Wierność Jezusa!

„Dlatego, bracia święci, uczestnicy niebieskiego powołania, zwróćcie uwagę na Apostoła i Najwyższego Kapłana naszego wyznania, Chrystusa Jezusa; Wiernego temu, który go ustanowił, podobnie jak Mojżesz był w całym jego domu. Tym większej bowiem chwały jest on godzien od Mojżesza, im większą cześć od domu ma jego budowniczy. Bo każdy dom jest przez kogoś zbudowany, lecz tym, który wszystko zbudował, jest Bóg.

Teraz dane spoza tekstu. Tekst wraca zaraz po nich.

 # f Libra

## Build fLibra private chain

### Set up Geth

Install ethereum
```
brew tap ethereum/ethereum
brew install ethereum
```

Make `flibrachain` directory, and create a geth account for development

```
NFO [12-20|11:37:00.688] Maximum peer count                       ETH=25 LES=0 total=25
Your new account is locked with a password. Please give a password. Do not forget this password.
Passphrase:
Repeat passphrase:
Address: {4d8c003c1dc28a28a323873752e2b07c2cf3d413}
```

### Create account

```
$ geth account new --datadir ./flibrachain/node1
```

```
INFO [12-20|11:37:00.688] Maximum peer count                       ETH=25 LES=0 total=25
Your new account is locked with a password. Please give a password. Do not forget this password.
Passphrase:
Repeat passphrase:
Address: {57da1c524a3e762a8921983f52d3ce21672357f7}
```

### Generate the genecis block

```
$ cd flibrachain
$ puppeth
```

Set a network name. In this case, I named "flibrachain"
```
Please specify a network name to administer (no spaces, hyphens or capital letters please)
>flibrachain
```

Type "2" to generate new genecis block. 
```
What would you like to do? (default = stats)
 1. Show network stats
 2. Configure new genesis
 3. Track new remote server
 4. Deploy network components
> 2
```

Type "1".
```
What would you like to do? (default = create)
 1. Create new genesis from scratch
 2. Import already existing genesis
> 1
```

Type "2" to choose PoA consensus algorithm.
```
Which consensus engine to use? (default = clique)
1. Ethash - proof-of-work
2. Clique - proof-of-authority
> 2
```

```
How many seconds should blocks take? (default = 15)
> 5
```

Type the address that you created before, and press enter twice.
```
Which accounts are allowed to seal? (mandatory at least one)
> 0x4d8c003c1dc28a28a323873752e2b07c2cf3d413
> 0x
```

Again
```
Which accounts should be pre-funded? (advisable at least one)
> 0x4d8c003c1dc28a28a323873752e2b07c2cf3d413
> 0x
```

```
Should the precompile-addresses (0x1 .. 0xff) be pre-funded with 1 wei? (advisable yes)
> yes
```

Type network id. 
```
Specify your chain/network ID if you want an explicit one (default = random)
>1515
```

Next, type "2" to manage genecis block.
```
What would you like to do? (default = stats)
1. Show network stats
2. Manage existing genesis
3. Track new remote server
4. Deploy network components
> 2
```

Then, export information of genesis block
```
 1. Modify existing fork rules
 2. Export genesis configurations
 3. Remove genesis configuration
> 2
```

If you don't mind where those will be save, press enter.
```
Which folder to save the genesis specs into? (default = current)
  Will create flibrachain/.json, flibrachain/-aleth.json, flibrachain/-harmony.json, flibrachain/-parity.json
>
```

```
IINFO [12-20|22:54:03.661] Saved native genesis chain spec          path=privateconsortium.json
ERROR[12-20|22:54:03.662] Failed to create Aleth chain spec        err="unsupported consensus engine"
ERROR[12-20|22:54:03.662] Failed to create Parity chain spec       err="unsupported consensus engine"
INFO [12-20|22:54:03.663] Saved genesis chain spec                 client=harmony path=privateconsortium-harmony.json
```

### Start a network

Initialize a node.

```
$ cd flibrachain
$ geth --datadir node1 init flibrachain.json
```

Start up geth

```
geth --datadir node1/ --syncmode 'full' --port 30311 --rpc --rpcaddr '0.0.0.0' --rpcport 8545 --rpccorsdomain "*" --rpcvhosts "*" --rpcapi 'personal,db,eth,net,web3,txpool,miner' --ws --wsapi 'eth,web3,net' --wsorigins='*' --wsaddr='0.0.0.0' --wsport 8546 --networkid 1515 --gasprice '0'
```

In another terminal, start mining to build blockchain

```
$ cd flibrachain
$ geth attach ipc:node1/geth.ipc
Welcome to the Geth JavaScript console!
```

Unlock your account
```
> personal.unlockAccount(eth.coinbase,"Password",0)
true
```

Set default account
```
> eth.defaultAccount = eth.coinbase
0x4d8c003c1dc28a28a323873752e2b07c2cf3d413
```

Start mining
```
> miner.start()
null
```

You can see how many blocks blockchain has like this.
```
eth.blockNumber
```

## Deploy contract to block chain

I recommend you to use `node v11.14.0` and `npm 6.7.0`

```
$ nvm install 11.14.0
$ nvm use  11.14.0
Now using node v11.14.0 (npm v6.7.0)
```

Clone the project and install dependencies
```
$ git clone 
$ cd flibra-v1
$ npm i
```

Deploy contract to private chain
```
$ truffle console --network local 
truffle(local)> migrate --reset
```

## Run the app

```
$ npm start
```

I Mojżesz wprawdzie był wierny w całym jego domu jako sługa, na świadectwo tego, co potem miało być powiedziane; Lecz Chrystus jako syn panuje nad swoim domem. Jego domem my jesteśmy, jeśli tylko ufność i chwalebną nadzieję aż do końca niewzruszenie zachowamy.” (Hebrajczyków 3,1-6)

Co wspaniały sposób na rozpoczęcie kazania: „Zwróćcie uwagę na Jezusa”. Jezus jest Alfą i Omegą, On jest wszystkim, czego potrzebujemy. Nasza wiara nie opiera się na religii ani ceremoniach, lecz na Jezusie jako naszym Apostole i Najwyższym Kapłanie. Kogo jeszcze potrzebujemy oprócz Jezusa?!

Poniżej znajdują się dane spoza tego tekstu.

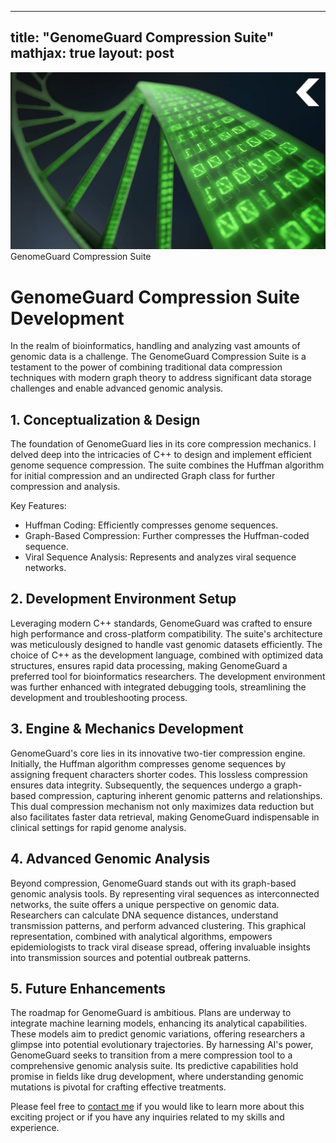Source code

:
---
title:  "GenomeGuard Compression Suite"
mathjax: true
layout: post
---

![GenomeGuard](https://github.com/HongchaoHu/HongchaoHu.github.io/blob/master/assets/GenomeGuard.jpg?raw=true)
GenomeGuard Compression Suite

# **GenomeGuard Compression Suite Development**

In the realm of bioinformatics, handling and analyzing vast amounts of genomic data is a challenge. The GenomeGuard Compression Suite is a testament to the power of combining traditional data compression techniques with modern graph theory to address significant data storage challenges and enable advanced genomic analysis.

## 1. **Conceptualization & Design**
The foundation of GenomeGuard lies in its core compression mechanics. I delved deep into the intricacies of C++ to design and implement efficient genome sequence compression. The suite combines the Huffman algorithm for initial compression and an undirected Graph class for further compression and analysis.

Key Features:
* Huffman Coding: Efficiently compresses genome sequences.
* Graph-Based Compression: Further compresses the Huffman-coded sequence.
* Viral Sequence Analysis: Represents and analyzes viral sequence networks.

## 2. **Development Environment Setup**
Leveraging modern C++ standards, GenomeGuard was crafted to ensure high performance and cross-platform compatibility. The suite's architecture was meticulously designed to handle vast genomic datasets efficiently. The choice of C++ as the development language, combined with optimized data structures, ensures rapid data processing, making GenomeGuard a preferred tool for bioinformatics researchers. The development environment was further enhanced with integrated debugging tools, streamlining the development and troubleshooting process.

## 3. **Engine & Mechanics Development**
GenomeGuard's core lies in its innovative two-tier compression engine. Initially, the Huffman algorithm compresses genome sequences by assigning frequent characters shorter codes. This lossless compression ensures data integrity. Subsequently, the sequences undergo a graph-based compression, capturing inherent genomic patterns and relationships. This dual compression mechanism not only maximizes data reduction but also facilitates faster data retrieval, making GenomeGuard indispensable in clinical settings for rapid genome analysis.

## 4. **Advanced Genomic Analysis**
Beyond compression, GenomeGuard stands out with its graph-based genomic analysis tools. By representing viral sequences as interconnected networks, the suite offers a unique perspective on genomic data. Researchers can calculate DNA sequence distances, understand transmission patterns, and perform advanced clustering. This graphical representation, combined with analytical algorithms, empowers epidemiologists to track viral disease spread, offering invaluable insights into transmission sources and potential outbreak patterns.

## 5. **Future Enhancements**
The roadmap for GenomeGuard is ambitious. Plans are underway to integrate machine learning models, enhancing its analytical capabilities. These models aim to predict genomic variations, offering researchers a glimpse into potential evolutionary trajectories. By harnessing AI's power, GenomeGuard seeks to transition from a mere compression tool to a comprehensive genomic analysis suite. Its predictive capabilities hold promise in fields like drug development, where understanding genomic mutations is pivotal for crafting effective treatments.

Please feel free to [contact me](mailto:hohu@ucsd.edu) if you would like to learn more about this exciting project or if you have any inquiries related to my skills and experience.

Bóg ustanowił Jezusa odpowiedzialnym za nas. Czy potrafimy to sobie uświadomić? Bóg powierzył Jezusowi odpowiedzialność za nasze zbawienie. Tak jak Mojżesz był odpowiedzialny za lud Izraela przez 40 lat, tak Jezus odpowiada za nasze bezpieczne przejście do Ziemi Obiecanej. I tak jak Mojżesz musiał być wierny w swojej odpowiedzialności, tak Jezus będzie wierny w naszej opiece aż wejdziemy do Królestwa.

Autor Listu do Hebrajczyków używa różnych obrazów, aby wyjaśnić związek Jezusa z nami: On jest (1) Posłańcem Bożym, którego powinniśmy słuchać; (2) naszym Najwyższym Kapłanem, przez którego możemy przyjść do Ojca; (3) rządcą domu Bożego, któremu powinniśmy być posłuszni.

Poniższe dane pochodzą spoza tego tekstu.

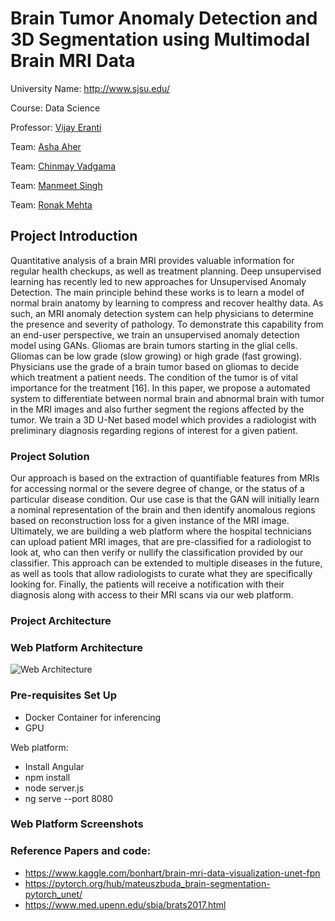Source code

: # Brain Tumor Anomaly Detection and 3D Segmentation using Multimodal Brain MRI Data

University Name: http://www.sjsu.edu/

Course: Data Science

Professor: [Vijay Eranti](https://www.linkedin.com/in/vijay-eranti-6a6485/)

Team: [Asha Aher](https://www.linkedin.com/in/asha-aher)

Team: [Chinmay Vadgama](https://www.linkedin.com/in/chinmayvadgama/)

Team: [Manmeet Singh](https://www.linkedin.com/in/msingh16/)

Team: [Ronak Mehta](https://www.linkedin.com/in/ronakmehta21/)


## Project Introduction

Quantitative analysis of a brain MRI provides valuable information for regular health checkups, as well as treatment planning. Deep unsupervised learning has recently led to new approaches for Unsupervised Anomaly Detection. The main principle behind these works is to learn a model of normal brain anatomy by learning to compress and recover healthy data. As such, an MRI anomaly detection system can help physicians to determine the presence and severity of pathology. To demonstrate this capability from an end-user perspective, we train an unsupervised anomaly detection model using GANs.
Gliomas are brain tumors starting in the glial cells. Gliomas can be low grade (slow growing) or high grade (fast growing). Physicians use the grade of a brain tumor based on gliomas to decide which treatment a patient needs. The condition of the tumor is of vital importance for the treatment [16]. In this paper, we propose a automated system to differentiate between normal brain and abnormal brain with tumor in the MRI images and also further segment the regions affected by the tumor. We train a 3D U-Net based model which provides a radiologist with preliminary diagnosis regarding regions of interest for a given patient.

### Project Solution 
Our approach is based on the extraction of quantifiable features from MRIs for accessing normal or the severe degree of change, or the status of a particular disease condition. Our use case is that the GAN will initially learn a nominal representation of the brain and then identify anomalous regions based on reconstruction loss for a given instance of the MRI image. Ultimately, we are building a web platform where the hospital technicians can upload patient MRI images, that are pre-classified for a radiologist to look at, who can then verify or nullify the classification provided by our classifier. This approach can be extended to multiple diseases in the future, as well as tools that allow radiologists to curate what they are specifically looking for. Finally, the patients will receive a notification with their diagnosis along with access to their MRI scans via our web platform.

### Project Architecture 


### Web Platform Architecture 
![Web Architecture](https://github.com/manmeet3/Masters_Project/master/Web_Architecture.png?raw=true)




### Pre-requisites Set Up
* Docker Container for inferencing
* GPU

Web platform: 
* Install Angular 
* npm install
* node server.js
* ng serve --port 8080

### Web Platform Screenshots






### Reference Papers and code:
* https://www.kaggle.com/bonhart/brain-mri-data-visualization-unet-fpn
* https://pytorch.org/hub/mateuszbuda_brain-segmentation-pytorch_unet/
* https://www.med.upenn.edu/sbia/brats2017.html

Ponieważ Chrystus mieszka w nas jako wierzących, możemy mieć pewność i pełnię nadziei. Nie zostaliśmy zbawieni przez wytrwałość i mocną wiarę, ale nasza odwaga i nadzieja ukazują, że nasza wiara jest prawdziwa. Potrzebujemy tej trwałej wierności, aby nie zostać porwani przez pokusy, fałszywe nauki ani prześladowania.

Jak powiedział duch Święty: „Dzisiaj, jeśli usłyszycie jego głos; Nie zatwardzajcie waszych serc” (Hebrajczyków 3,7-8)

Wielokrotnie Biblia ostrzega nas, abyśmy nie "zatwardzali" naszych serc. Oznacza to uparcie przeciwstawianie się Bogu, tak że przestajemy szukać u Niego przebaczenia. Izraelici stali się zatwardziałymi, gdy nie posłuchali przykazań Bożych. Uważaj, abyś przestrzegał Słowa Bożego i nie dopuścił, aby Twoje serce stało się zatwardziałe.

Izraelici nie dostąpili wejścia w ziemię obiecaną, ponieważ nie wierzyli w Bożą ochronę i nie wierzyli, że Bóg pomoże im pokonać olbrzymów w ziemi. Bóg skazał ich więc na 40-letnie tułaczki po pustyni. To była smutna alternatywa w miejsce cudownego daru, który Bóg dla nich zaplanował. Brak zaufania wobec Boga zawsze uniemożliwia nam otrzymanie Jego najlepszego.